Publication information |
Source: Sydney Mail Source type: newspaper Document type: column Document title: “Notes of the Week” Author(s): anonymous City of publication: Sydney, Australia Date of publication: 5 October 1901 Volume number: 72 Issue number: 2152 Pagination: 848-49 (excerpt below includes only page 848) |
Citation |
“Notes of the Week.” Sydney Mail 5 Oct. 1901 v72n2152: pp. 848-49. |
Transcription |
excerpt |
Keywords |
lawlessness (mob rule); anarchism (dealing with); anarchism (international response); Leon Czolgosz; Leon Czolgosz (arrival at Auburn State Prison). |
Named persons |
Leon Czolgosz. |
Notes |
Alternate newspaper title: Sydney Mail [and] New South Wales Advertiser. |
Document |
Notes of the Week [excerpt]
Mob law and mob vengeance is a terrible thing. It is a return to the primitive savage and the primitive justice of the savage, and when organised law and the resources of civilisation are set at naught by the decadents of civilisation perhaps it will be found that mob vengeance is the only deterrent. The anarchist is a noisome fungous growth flourishing in the dark places of civilisation. He is a savage lacking all the savage virtues.
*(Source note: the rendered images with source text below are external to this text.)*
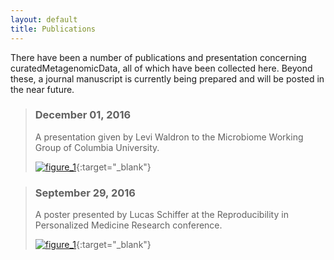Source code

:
 ```yaml
---
layout: default
title: Publications
---
```

There have been a number of publications and presentation concerning curatedMetagenomicData, all of which have been collected here. Beyond these, a journal manuscript is currently being prepared and will be posted in the near future.

> ### December 01, 2016
>
> A presentation given by Levi Waldron to the Microbiome Working Group of Columbia University.
>
> [![figure_1](/curatedMetagenomicData/assets/img/2016-11-24_Columbia_curatedMetagenomicData.png)](/curatedMetagenomicData/assets/ppt/2016-11-24_Columbia_curatedMetagenomicData.pptx){:target="_blank"}

> ### September 29, 2016
>
> A poster presented by Lucas Schiffer at the Reproducibility in Personalized Medicine Research conference.
>
> [![figure_1](/curatedMetagenomicData/assets/img/SchifferLucas-Poster-Small.png)](/curatedMetagenomicData/assets/img/SchifferLucas-Poster.png){:target="_blank"}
To him defiance of the law is glorification. The law for him has no terrors, but the fury of the mob which he would invoke againse [sic] authority is terrible when it turns against him. Czolgosz gloried in his crime. Before Judge and jury he was nonchalant, even contemptuous. Certain death at the hands of the public executioner he regarded as glorious martyrdom in “the cause,” but when the vengeful crowd at Auburn prison-gates cried for his blood and sought to tear him from his guard he collapsed on the prison floor screaming in abject terror. Rulers may yet find the antidote to anarchism in some such popular uprising against its instruments.